What was once a slow, manual process becomes a dynamic planning capability that keeps pace with how fast conditions actually change.

Connecting Forecasting to Cost and Investment Decisions

More accurate forecasting does more than improve planning. It directly impacts financial outcomes.

When workplace teams can confidently model future demand, they are better equipped to:

  • Avoid over-investing in unnecessary space
  • Identify opportunities to consolidate or reduce leases
  • Plan expansions with greater precision
  • Align real estate decisions with business strategy

Most importantly, it allows teams to make these decisions proactively rather than reactively.

Instead of responding to space shortages after they occur, organizations can anticipate when demand will exceed capacity and take action in advance. This shift from reactive to predictive planning is what enables more efficient, resilient portfolios.

From Uncertainty to Confidence

Uncertainty will always be part of forecasting.

Headcount will change. Policies will evolve. Workplace behavior will continue to shift.

The goal is not to eliminate uncertainty, but to manage it.

By modeling multiple scenarios, understanding how demand and supply interact, and continuously updating forecasts with new data, organizations can move from static planning to a more adaptive approach.

As Gary Gaughan, Workplace & Data Manager at Indeed, shared at the 7th Occupancy Intelligence Summit:

“Be inquisitive. Really strive to understand the why. Why are you measuring this data? Why is the data telling you this particular story, and why are you implementing a specific program?”

This mindset is what separates reactive planning from strategic decision-making. It ensures that data is not just collected, but interpreted with purpose and applied in a way that drives meaningful outcomes.

7. Define Success in Threes: Right-Sizing, Flexibility, ExperienceThe Bottom Line

Forecasting headcount and space needs is no longer a one-time exercise. It is an ongoing process that requires both data and flexibility.

Organizations that rely on static assumptions will continue to struggle with misalignment between space and demand. Those that embrace scenario-driven, predictive approaches will be better positioned to adapt, optimize costs, and support how work actually happens.

The question facing every CRE and workplace leader today isn't what the future looks like.

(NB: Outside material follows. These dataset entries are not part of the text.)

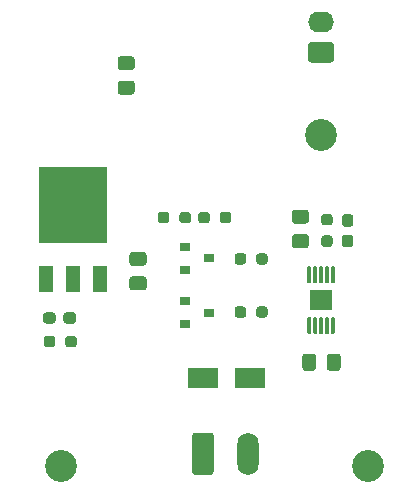
<source format=gbr>
%TF.GenerationSoftware,KiCad,Pcbnew,5.1.10-1.fc34*%
%TF.CreationDate,2021-09-08T08:00:36+01:00*%
%TF.ProjectId,cryosub_power_converter_top_v01,6372796f-7375-4625-9f70-6f7765725f63,rev?*%
%TF.SameCoordinates,Original*%
%TF.FileFunction,Soldermask,Top*%
%TF.FilePolarity,Negative*%
%FSLAX46Y46*%
G04 Gerber Fmt 4.6, Leading zero omitted, Abs format (unit mm)*
G04 Created by KiCad (PCBNEW 5.1.10-1.fc34) date 2021-09-08 08:00:36*
%MOMM*%
%LPD*%
G01*
G04 APERTURE LIST*
%ADD10R,2.500000X1.800000*%
%ADD11O,2.190000X1.740000*%
%ADD12C,2.700000*%
%ADD13O,1.800000X3.600000*%
%ADD14R,0.900000X0.800000*%
%ADD15R,1.200000X2.200000*%
%ADD16R,5.800000X6.400000*%
%ADD17R,1.880000X1.680000*%
G04 APERTURE END LIST*
D10*
%TO.C,D3*%
X120000000Y-133600000D03*
X116000000Y-133600000D03*
%TD*%
%TO.C,C6*%
G36*
G01*
X126487500Y-132725000D02*
X126487500Y-131775000D01*
G75*
G02*
X126737500Y-131525000I250000J0D01*
G01*
X127412500Y-131525000D01*
G75*
G02*
X127662500Y-131775000I0J-250000D01*
G01*
X127662500Y-132725000D01*
G75*
G02*
X127412500Y-132975000I-250000J0D01*
G01*
X126737500Y-132975000D01*
G75*
G02*
X126487500Y-132725000I0J250000D01*
G01*
G37*
G36*
G01*
X124412500Y-132725000D02*
X124412500Y-131775000D01*
G75*
G02*
X124662500Y-131525000I250000J0D01*
G01*
X125337500Y-131525000D01*
G75*
G02*
X125587500Y-131775000I0J-250000D01*
G01*
X125587500Y-132725000D01*
G75*
G02*
X125337500Y-132975000I-250000J0D01*
G01*
X124662500Y-132975000D01*
G75*
G02*
X124412500Y-132725000I0J250000D01*
G01*
G37*
%TD*%
%TO.C,R10*%
G36*
G01*
X126737500Y-120662500D02*
X126262500Y-120662500D01*
G75*
G02*
X126025000Y-120425000I0J237500D01*
G01*
X126025000Y-119925000D01*
G75*
G02*
X126262500Y-119687500I237500J0D01*
G01*
X126737500Y-119687500D01*
G75*
G02*
X126975000Y-119925000I0J-237500D01*
G01*
X126975000Y-120425000D01*
G75*
G02*
X126737500Y-120662500I-237500J0D01*
G01*
G37*
G36*
G01*
X126737500Y-122487500D02*
X126262500Y-122487500D01*
G75*
G02*
X126025000Y-122250000I0J237500D01*
G01*
X126025000Y-121750000D01*
G75*
G02*
X126262500Y-121512500I237500J0D01*
G01*
X126737500Y-121512500D01*
G75*
G02*
X126975000Y-121750000I0J-237500D01*
G01*
X126975000Y-122250000D01*
G75*
G02*
X126737500Y-122487500I-237500J0D01*
G01*
G37*
%TD*%
%TO.C,C5*%
G36*
G01*
X124725000Y-120512500D02*
X123775000Y-120512500D01*
G75*
G02*
X123525000Y-120262500I0J250000D01*
G01*
X123525000Y-119587500D01*
G75*
G02*
X123775000Y-119337500I250000J0D01*
G01*
X124725000Y-119337500D01*
G75*
G02*
X124975000Y-119587500I0J-250000D01*
G01*
X124975000Y-120262500D01*
G75*
G02*
X124725000Y-120512500I-250000J0D01*
G01*
G37*
G36*
G01*
X124725000Y-122587500D02*
X123775000Y-122587500D01*
G75*
G02*
X123525000Y-122337500I0J250000D01*
G01*
X123525000Y-121662500D01*
G75*
G02*
X123775000Y-121412500I250000J0D01*
G01*
X124725000Y-121412500D01*
G75*
G02*
X124975000Y-121662500I0J-250000D01*
G01*
X124975000Y-122337500D01*
G75*
G02*
X124725000Y-122587500I-250000J0D01*
G01*
G37*
%TD*%
%TO.C,C4*%
G36*
G01*
X128487500Y-120787500D02*
X128012500Y-120787500D01*
G75*
G02*
X127775000Y-120550000I0J237500D01*
G01*
X127775000Y-119950000D01*
G75*
G02*
X128012500Y-119712500I237500J0D01*
G01*
X128487500Y-119712500D01*
G75*
G02*
X128725000Y-119950000I0J-237500D01*
G01*
X128725000Y-120550000D01*
G75*
G02*
X128487500Y-120787500I-237500J0D01*
G01*
G37*
G36*
G01*
X128487500Y-122512500D02*
X128012500Y-122512500D01*
G75*
G02*
X127775000Y-122275000I0J237500D01*
G01*
X127775000Y-121675000D01*
G75*
G02*
X128012500Y-121437500I237500J0D01*
G01*
X128487500Y-121437500D01*
G75*
G02*
X128725000Y-121675000I0J-237500D01*
G01*
X128725000Y-122275000D01*
G75*
G02*
X128487500Y-122512500I-237500J0D01*
G01*
G37*
%TD*%
D11*
%TO.C,J3*%
X126000000Y-103460000D03*
G36*
G01*
X126845001Y-106870000D02*
X125154999Y-106870000D01*
G75*
G02*
X124905000Y-106620001I0J249999D01*
G01*
X124905000Y-105379999D01*
G75*
G02*
X125154999Y-105130000I249999J0D01*
G01*
X126845001Y-105130000D01*
G75*
G02*
X127095000Y-105379999I0J-249999D01*
G01*
X127095000Y-106620001D01*
G75*
G02*
X126845001Y-106870000I-249999J0D01*
G01*
G37*
%TD*%
%TO.C,C1*%
G36*
G01*
X110975000Y-124087500D02*
X110025000Y-124087500D01*
G75*
G02*
X109775000Y-123837500I0J250000D01*
G01*
X109775000Y-123162500D01*
G75*
G02*
X110025000Y-122912500I250000J0D01*
G01*
X110975000Y-122912500D01*
G75*
G02*
X111225000Y-123162500I0J-250000D01*
G01*
X111225000Y-123837500D01*
G75*
G02*
X110975000Y-124087500I-250000J0D01*
G01*
G37*
G36*
G01*
X110975000Y-126162500D02*
X110025000Y-126162500D01*
G75*
G02*
X109775000Y-125912500I0J250000D01*
G01*
X109775000Y-125237500D01*
G75*
G02*
X110025000Y-124987500I250000J0D01*
G01*
X110975000Y-124987500D01*
G75*
G02*
X111225000Y-125237500I0J-250000D01*
G01*
X111225000Y-125912500D01*
G75*
G02*
X110975000Y-126162500I-250000J0D01*
G01*
G37*
%TD*%
%TO.C,C2*%
G36*
G01*
X105262500Y-128262500D02*
X105262500Y-128737500D01*
G75*
G02*
X105025000Y-128975000I-237500J0D01*
G01*
X104425000Y-128975000D01*
G75*
G02*
X104187500Y-128737500I0J237500D01*
G01*
X104187500Y-128262500D01*
G75*
G02*
X104425000Y-128025000I237500J0D01*
G01*
X105025000Y-128025000D01*
G75*
G02*
X105262500Y-128262500I0J-237500D01*
G01*
G37*
G36*
G01*
X103537500Y-128262500D02*
X103537500Y-128737500D01*
G75*
G02*
X103300000Y-128975000I-237500J0D01*
G01*
X102700000Y-128975000D01*
G75*
G02*
X102462500Y-128737500I0J237500D01*
G01*
X102462500Y-128262500D01*
G75*
G02*
X102700000Y-128025000I237500J0D01*
G01*
X103300000Y-128025000D01*
G75*
G02*
X103537500Y-128262500I0J-237500D01*
G01*
G37*
%TD*%
%TO.C,C3*%
G36*
G01*
X109025000Y-106337500D02*
X109975000Y-106337500D01*
G75*
G02*
X110225000Y-106587500I0J-250000D01*
G01*
X110225000Y-107262500D01*
G75*
G02*
X109975000Y-107512500I-250000J0D01*
G01*
X109025000Y-107512500D01*
G75*
G02*
X108775000Y-107262500I0J250000D01*
G01*
X108775000Y-106587500D01*
G75*
G02*
X109025000Y-106337500I250000J0D01*
G01*
G37*
G36*
G01*
X109025000Y-108412500D02*
X109975000Y-108412500D01*
G75*
G02*
X110225000Y-108662500I0J-250000D01*
G01*
X110225000Y-109337500D01*
G75*
G02*
X109975000Y-109587500I-250000J0D01*
G01*
X109025000Y-109587500D01*
G75*
G02*
X108775000Y-109337500I0J250000D01*
G01*
X108775000Y-108662500D01*
G75*
G02*
X109025000Y-108412500I250000J0D01*
G01*
G37*
%TD*%
D12*
%TO.C,H1*%
X104000000Y-141000000D03*
%TD*%
%TO.C,H2*%
X126000000Y-113000000D03*
%TD*%
%TO.C,H3*%
X130000000Y-141000000D03*
%TD*%
%TO.C,J1*%
G36*
G01*
X115100000Y-141550000D02*
X115100000Y-138450000D01*
G75*
G02*
X115350000Y-138200000I250000J0D01*
G01*
X116650000Y-138200000D01*
G75*
G02*
X116900000Y-138450000I0J-250000D01*
G01*
X116900000Y-141550000D01*
G75*
G02*
X116650000Y-141800000I-250000J0D01*
G01*
X115350000Y-141800000D01*
G75*
G02*
X115100000Y-141550000I0J250000D01*
G01*
G37*
D13*
X119810000Y-140000000D03*
%TD*%
D14*
%TO.C,Q1*%
X116500000Y-123450000D03*
X114500000Y-124400000D03*
X114500000Y-122500000D03*
%TD*%
%TO.C,Q2*%
X114500000Y-127100000D03*
X114500000Y-129000000D03*
X116500000Y-128050000D03*
%TD*%
D15*
%TO.C,Q3*%
X102720000Y-125200000D03*
X105000000Y-125200000D03*
X107280000Y-125200000D03*
D16*
X105000000Y-118900000D03*
%TD*%
%TO.C,R1*%
G36*
G01*
X112187500Y-120237500D02*
X112187500Y-119762500D01*
G75*
G02*
X112425000Y-119525000I237500J0D01*
G01*
X112925000Y-119525000D01*
G75*
G02*
X113162500Y-119762500I0J-237500D01*
G01*
X113162500Y-120237500D01*
G75*
G02*
X112925000Y-120475000I-237500J0D01*
G01*
X112425000Y-120475000D01*
G75*
G02*
X112187500Y-120237500I0J237500D01*
G01*
G37*
G36*
G01*
X114012500Y-120237500D02*
X114012500Y-119762500D01*
G75*
G02*
X114250000Y-119525000I237500J0D01*
G01*
X114750000Y-119525000D01*
G75*
G02*
X114987500Y-119762500I0J-237500D01*
G01*
X114987500Y-120237500D01*
G75*
G02*
X114750000Y-120475000I-237500J0D01*
G01*
X114250000Y-120475000D01*
G75*
G02*
X114012500Y-120237500I0J237500D01*
G01*
G37*
%TD*%
%TO.C,R2*%
G36*
G01*
X117425000Y-120237500D02*
X117425000Y-119762500D01*
G75*
G02*
X117662500Y-119525000I237500J0D01*
G01*
X118162500Y-119525000D01*
G75*
G02*
X118400000Y-119762500I0J-237500D01*
G01*
X118400000Y-120237500D01*
G75*
G02*
X118162500Y-120475000I-237500J0D01*
G01*
X117662500Y-120475000D01*
G75*
G02*
X117425000Y-120237500I0J237500D01*
G01*
G37*
G36*
G01*
X115600000Y-120237500D02*
X115600000Y-119762500D01*
G75*
G02*
X115837500Y-119525000I237500J0D01*
G01*
X116337500Y-119525000D01*
G75*
G02*
X116575000Y-119762500I0J-237500D01*
G01*
X116575000Y-120237500D01*
G75*
G02*
X116337500Y-120475000I-237500J0D01*
G01*
X115837500Y-120475000D01*
G75*
G02*
X115600000Y-120237500I0J237500D01*
G01*
G37*
%TD*%
%TO.C,R3*%
G36*
G01*
X121487500Y-123262500D02*
X121487500Y-123737500D01*
G75*
G02*
X121250000Y-123975000I-237500J0D01*
G01*
X120750000Y-123975000D01*
G75*
G02*
X120512500Y-123737500I0J237500D01*
G01*
X120512500Y-123262500D01*
G75*
G02*
X120750000Y-123025000I237500J0D01*
G01*
X121250000Y-123025000D01*
G75*
G02*
X121487500Y-123262500I0J-237500D01*
G01*
G37*
G36*
G01*
X119662500Y-123262500D02*
X119662500Y-123737500D01*
G75*
G02*
X119425000Y-123975000I-237500J0D01*
G01*
X118925000Y-123975000D01*
G75*
G02*
X118687500Y-123737500I0J237500D01*
G01*
X118687500Y-123262500D01*
G75*
G02*
X118925000Y-123025000I237500J0D01*
G01*
X119425000Y-123025000D01*
G75*
G02*
X119662500Y-123262500I0J-237500D01*
G01*
G37*
%TD*%
%TO.C,R7*%
G36*
G01*
X121487500Y-127762500D02*
X121487500Y-128237500D01*
G75*
G02*
X121250000Y-128475000I-237500J0D01*
G01*
X120750000Y-128475000D01*
G75*
G02*
X120512500Y-128237500I0J237500D01*
G01*
X120512500Y-127762500D01*
G75*
G02*
X120750000Y-127525000I237500J0D01*
G01*
X121250000Y-127525000D01*
G75*
G02*
X121487500Y-127762500I0J-237500D01*
G01*
G37*
G36*
G01*
X119662500Y-127762500D02*
X119662500Y-128237500D01*
G75*
G02*
X119425000Y-128475000I-237500J0D01*
G01*
X118925000Y-128475000D01*
G75*
G02*
X118687500Y-128237500I0J237500D01*
G01*
X118687500Y-127762500D01*
G75*
G02*
X118925000Y-127525000I237500J0D01*
G01*
X119425000Y-127525000D01*
G75*
G02*
X119662500Y-127762500I0J-237500D01*
G01*
G37*
%TD*%
%TO.C,R9*%
G36*
G01*
X102512500Y-130737500D02*
X102512500Y-130262500D01*
G75*
G02*
X102750000Y-130025000I237500J0D01*
G01*
X103250000Y-130025000D01*
G75*
G02*
X103487500Y-130262500I0J-237500D01*
G01*
X103487500Y-130737500D01*
G75*
G02*
X103250000Y-130975000I-237500J0D01*
G01*
X102750000Y-130975000D01*
G75*
G02*
X102512500Y-130737500I0J237500D01*
G01*
G37*
G36*
G01*
X104337500Y-130737500D02*
X104337500Y-130262500D01*
G75*
G02*
X104575000Y-130025000I237500J0D01*
G01*
X105075000Y-130025000D01*
G75*
G02*
X105312500Y-130262500I0J-237500D01*
G01*
X105312500Y-130737500D01*
G75*
G02*
X105075000Y-130975000I-237500J0D01*
G01*
X104575000Y-130975000D01*
G75*
G02*
X104337500Y-130737500I0J237500D01*
G01*
G37*
%TD*%
%TO.C,U1*%
G36*
G01*
X125075000Y-129875000D02*
X124925000Y-129875000D01*
G75*
G02*
X124850000Y-129800000I0J75000D01*
G01*
X124850000Y-128500000D01*
G75*
G02*
X124925000Y-128425000I75000J0D01*
G01*
X125075000Y-128425000D01*
G75*
G02*
X125150000Y-128500000I0J-75000D01*
G01*
X125150000Y-129800000D01*
G75*
G02*
X125075000Y-129875000I-75000J0D01*
G01*
G37*
G36*
G01*
X125575000Y-129875000D02*
X125425000Y-129875000D01*
G75*
G02*
X125350000Y-129800000I0J75000D01*
G01*
X125350000Y-128500000D01*
G75*
G02*
X125425000Y-128425000I75000J0D01*
G01*
X125575000Y-128425000D01*
G75*
G02*
X125650000Y-128500000I0J-75000D01*
G01*
X125650000Y-129800000D01*
G75*
G02*
X125575000Y-129875000I-75000J0D01*
G01*
G37*
G36*
G01*
X126075000Y-129875000D02*
X125925000Y-129875000D01*
G75*
G02*
X125850000Y-129800000I0J75000D01*
G01*
X125850000Y-128500000D01*
G75*
G02*
X125925000Y-128425000I75000J0D01*
G01*
X126075000Y-128425000D01*
G75*
G02*
X126150000Y-128500000I0J-75000D01*
G01*
X126150000Y-129800000D01*
G75*
G02*
X126075000Y-129875000I-75000J0D01*
G01*
G37*
G36*
G01*
X126575000Y-129875000D02*
X126425000Y-129875000D01*
G75*
G02*
X126350000Y-129800000I0J75000D01*
G01*
X126350000Y-128500000D01*
G75*
G02*
X126425000Y-128425000I75000J0D01*
G01*
X126575000Y-128425000D01*
G75*
G02*
X126650000Y-128500000I0J-75000D01*
G01*
X126650000Y-129800000D01*
G75*
G02*
X126575000Y-129875000I-75000J0D01*
G01*
G37*
G36*
G01*
X127075000Y-129875000D02*
X126925000Y-129875000D01*
G75*
G02*
X126850000Y-129800000I0J75000D01*
G01*
X126850000Y-128500000D01*
G75*
G02*
X126925000Y-128425000I75000J0D01*
G01*
X127075000Y-128425000D01*
G75*
G02*
X127150000Y-128500000I0J-75000D01*
G01*
X127150000Y-129800000D01*
G75*
G02*
X127075000Y-129875000I-75000J0D01*
G01*
G37*
G36*
G01*
X127075000Y-125575000D02*
X126925000Y-125575000D01*
G75*
G02*
X126850000Y-125500000I0J75000D01*
G01*
X126850000Y-124200000D01*
G75*
G02*
X126925000Y-124125000I75000J0D01*
G01*
X127075000Y-124125000D01*
G75*
G02*
X127150000Y-124200000I0J-75000D01*
G01*
X127150000Y-125500000D01*
G75*
G02*
X127075000Y-125575000I-75000J0D01*
G01*
G37*
G36*
G01*
X126575000Y-125575000D02*
X126425000Y-125575000D01*
G75*
G02*
X126350000Y-125500000I0J75000D01*
G01*
X126350000Y-124200000D01*
G75*
G02*
X126425000Y-124125000I75000J0D01*
G01*
X126575000Y-124125000D01*
G75*
G02*
X126650000Y-124200000I0J-75000D01*
G01*
X126650000Y-125500000D01*
G75*
G02*
X126575000Y-125575000I-75000J0D01*
G01*
G37*
G36*
G01*
X126075000Y-125575000D02*
X125925000Y-125575000D01*
G75*
G02*
X125850000Y-125500000I0J75000D01*
G01*
X125850000Y-124200000D01*
G75*
G02*
X125925000Y-124125000I75000J0D01*
G01*
X126075000Y-124125000D01*
G75*
G02*
X126150000Y-124200000I0J-75000D01*
G01*
X126150000Y-125500000D01*
G75*
G02*
X126075000Y-125575000I-75000J0D01*
G01*
G37*
G36*
G01*
X125575000Y-125575000D02*
X125425000Y-125575000D01*
G75*
G02*
X125350000Y-125500000I0J75000D01*
G01*
X125350000Y-124200000D01*
G75*
G02*
X125425000Y-124125000I75000J0D01*
G01*
X125575000Y-124125000D01*
G75*
G02*
X125650000Y-124200000I0J-75000D01*
G01*
X125650000Y-125500000D01*
G75*
G02*
X125575000Y-125575000I-75000J0D01*
G01*
G37*
G36*
G01*
X125075000Y-125575000D02*
X124925000Y-125575000D01*
G75*
G02*
X124850000Y-125500000I0J75000D01*
G01*
X124850000Y-124200000D01*
G75*
G02*
X124925000Y-124125000I75000J0D01*
G01*
X125075000Y-124125000D01*
G75*
G02*
X125150000Y-124200000I0J-75000D01*
G01*
X125150000Y-125500000D01*
G75*
G02*
X125075000Y-125575000I-75000J0D01*
G01*
G37*
D17*
X126000000Y-127000000D03*
%TD*%
M02*

</source>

It's whether your planning approach can keep pace with how fast that future is changing.

Interested in learning how predictive planning can help you align supply, demand, and experience across your portfolio?

Connect with a VergeSense specialist to explore how data-driven workplace strategy can help you plan smarter in 2026 and beyond.

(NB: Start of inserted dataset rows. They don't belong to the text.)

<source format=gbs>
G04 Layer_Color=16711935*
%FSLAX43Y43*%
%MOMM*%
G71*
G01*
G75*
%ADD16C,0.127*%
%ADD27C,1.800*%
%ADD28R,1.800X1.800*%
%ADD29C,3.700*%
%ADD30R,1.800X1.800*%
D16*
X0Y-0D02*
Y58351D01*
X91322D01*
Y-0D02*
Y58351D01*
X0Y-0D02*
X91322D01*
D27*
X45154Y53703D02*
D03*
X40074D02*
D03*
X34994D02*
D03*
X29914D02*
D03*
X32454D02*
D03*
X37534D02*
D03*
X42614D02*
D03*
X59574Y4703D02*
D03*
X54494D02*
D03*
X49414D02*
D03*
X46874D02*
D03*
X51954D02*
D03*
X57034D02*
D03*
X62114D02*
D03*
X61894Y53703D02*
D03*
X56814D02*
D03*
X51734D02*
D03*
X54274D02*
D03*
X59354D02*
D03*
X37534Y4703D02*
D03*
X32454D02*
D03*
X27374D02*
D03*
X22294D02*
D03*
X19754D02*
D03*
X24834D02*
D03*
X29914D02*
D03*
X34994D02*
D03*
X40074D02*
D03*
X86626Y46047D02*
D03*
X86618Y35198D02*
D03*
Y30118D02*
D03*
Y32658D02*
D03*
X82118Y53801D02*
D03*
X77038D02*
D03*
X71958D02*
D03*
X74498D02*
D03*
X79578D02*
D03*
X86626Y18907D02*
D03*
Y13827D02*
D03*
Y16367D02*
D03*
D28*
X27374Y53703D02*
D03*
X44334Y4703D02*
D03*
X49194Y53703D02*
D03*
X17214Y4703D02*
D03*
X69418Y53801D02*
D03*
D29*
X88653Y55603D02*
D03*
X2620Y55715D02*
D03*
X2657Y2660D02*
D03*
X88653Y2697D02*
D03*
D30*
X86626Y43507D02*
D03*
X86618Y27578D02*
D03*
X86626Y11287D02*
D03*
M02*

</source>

FAQ: Forecasting Headcount and Office Space

How do companies forecast office space needs? Companies forecast office space needs by analyzing headcount projections, attendance patterns, and workplace usage data. More advanced teams use predictive planning tools to model different scenarios and understand future demand rather than relying on static ratios or annual planning cycles.

Why is headcount forecasting not enough for space planning? Headcount alone does not determine space needs. What matters is how many employees are present at the same time, what types of spaces they require, and how attendance is distributed across the week. Two companies with identical headcount can have very different space requirements.

What is predictive planning in workplace strategy? Predictive planning uses data and AI modeling to simulate how employees will use space under different scenarios. It helps organizations forecast demand, test the impact of changes to headcount, policy, or design, and make more informed decisions backed by real behavioral data rather than assumptions.

How can companies plan for uncertainty in hybrid work? By modeling multiple scenarios, continuously updating forecasts with real-time data, and using tools that account for attendance patterns and peak demand trends, companies can adapt their workplace strategy as conditions change rather than relying on a single fixed plan.